Nagai Botanical Garden and Nakanoshima Rose Garden|The Final Radiance of Spring Roses|With Three Musical Gems by Himari
May 19, 2026.
Nagai Botanical Garden Rose Garden and Nakanoshima Rose Garden.
Video length: 34 minutes and 44 seconds.
Because Himari’s performances were so extraordinary, I created this as a separate work.
To the photographs of Nagai Botanical Garden Rose Garden and Nakanoshima Rose Garden taken on May 19, 2026, I added photographs of Nakanoshima Rose Garden taken at 5:30 a.m. on May 16, 2026.
Furthermore, in order to match the performance time perfectly, I repeated several dozen photographs from Nakanoshima Rose Garden taken at 5:30 a.m. on May 16, 2026.
This is a work in which the images and the performances have been completely synchronized.
On May 19, I entered Nagai Botanical Garden a little after 4 p.m.
On the way back, I also stopped by Nakanoshima Rose Garden.
Until today, the finest possible clear weather had continued, as if for the sake of all the good men and women, young and old, who wished to enjoy the roses in full bloom.

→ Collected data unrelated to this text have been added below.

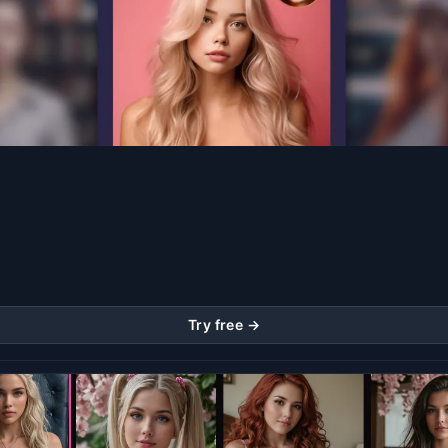
Try free →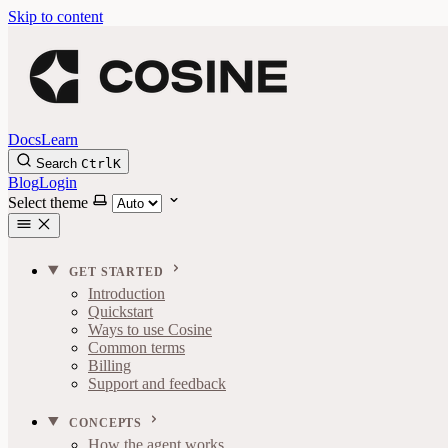
Skip to content
Docs
Learn
Search
Ctrl
K
Blog
Login
Select theme
GET STARTED
Introduction
Quickstart
Ways to use Cosine
Common terms
Billing
Support and feedback
CONCEPTS
How the agent works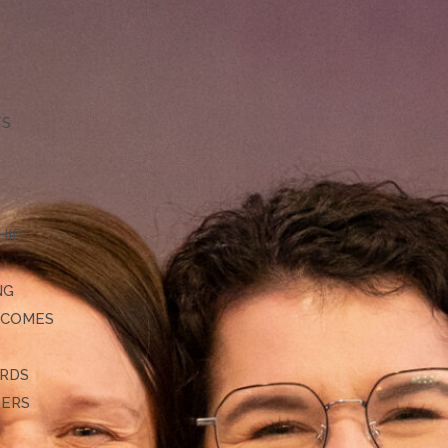
TS
HIP
NG
TCOMES
ARDS
DERS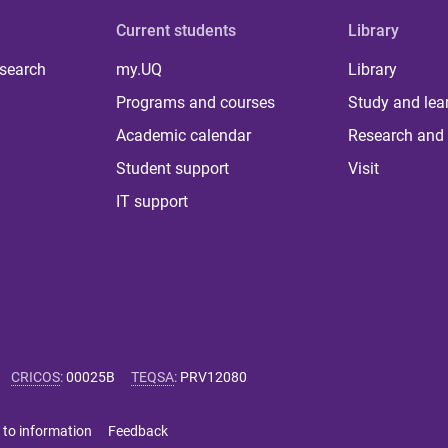
Current students
Library
 search
my.UQ
Library
Programs and courses
Study and lea
Academic calendar
Research and 
Student support
Visit
IT support
CRICOS
:
00025B
TEQSA
:
PRV12080
 to information
Feedback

From tomorrow, the weather is expected to break and turn rainy.
It was as though the sky had kept its clarity until today so that the spring roses could show their final radiance.

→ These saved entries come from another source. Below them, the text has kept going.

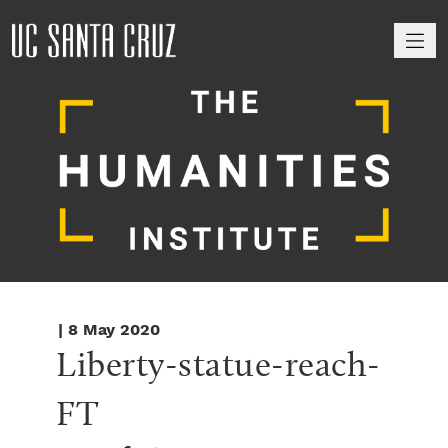
M
| 8 May 2020
Liberty-statue-reach-
FT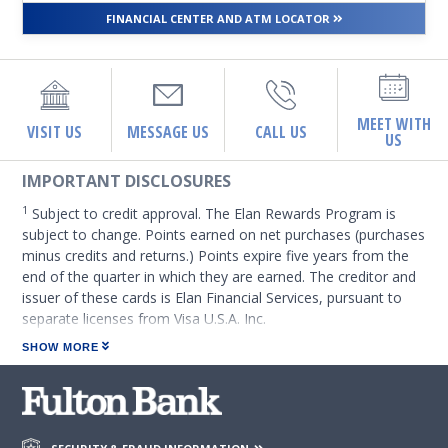
FINANCIAL CENTER AND ATM LOCATOR
MEET WITH
VISIT US
MESSAGE US
CALL US
US
IMPORTANT DISCLOSURES
1
Subject to credit approval. The Elan Rewards Program is
subject to change. Points earned on net purchases (purchases
minus credits and returns.) Points expire five years from the
end of the quarter in which they are earned. The creditor and
issuer of these cards is Elan Financial Services, pursuant to
separate licenses from Visa U.S.A. Inc.
SHOW MORE
2
Credit transactions using either your physical card (non-pin
based), or your virtual card within your digital wallet are
required to earn debit points. Rewards values are subject to
change. Points earned on net purchases (purchases minus
credits and returns). Debit points expire three years from the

The rose garden at Nagai Botanical Garden was still more than fully in bloom.
However, as a photographic subject, I think today was the limit.
For that very reason, the photographs I took today at the Nagai Botanical Garden Rose Garden are, even to my own eyes, truly good.
I believe they became splendid photographs.
The light after 4 p.m. is different from morning light.
It is not too strong, and yet it is not weak.
It deepens the colors of the roses, brings out the shadows of the petals, and quietly illuminates the final beauty held by the roses of spring.
The roses in the evening light had a beauty different from that of roses in the morning.
Roses just before passing beyond their full bloom.
And yet, they had not lost their dignity.
Rather, each flower seemed to gain an even stronger presence.
That beauty was there today in the Nagai Botanical Garden Rose Garden.
Nakanoshima Rose Garden, where I stopped on the way home, was also splendid as a rose garden blooming in the heart of the city.
And then there is Nakanoshima Rose Garden at 5:30 a.m. on May 16.
The roses in the light just after dawn had an expression entirely different from that of the roses in the evening.
Morning light.
Evening light.
Nagai Botanical Garden Rose Garden.
Nakanoshima Rose Garden.
The final radiant appearance of spring roses.
All of them became one visual work together with three musical gems performed by Himari.
For the music, I was fortunate to use Himari’s performances made available for YouTube.
Beach: Romance, Op.23.
Brahms: Violin Sonata No.3.
John Corigliano: The Red Violin, Part 1.
The spring roses of Osaka.
Nagai Botanical Garden Rose Garden.
Nakanoshima Rose Garden.
The evening light of May 19.
The dawn light at 5:30 a.m. on May 16.
And three musical gems performed by Himari.
This work is a 34-minute-and-44-second photo collection in which all of them become one.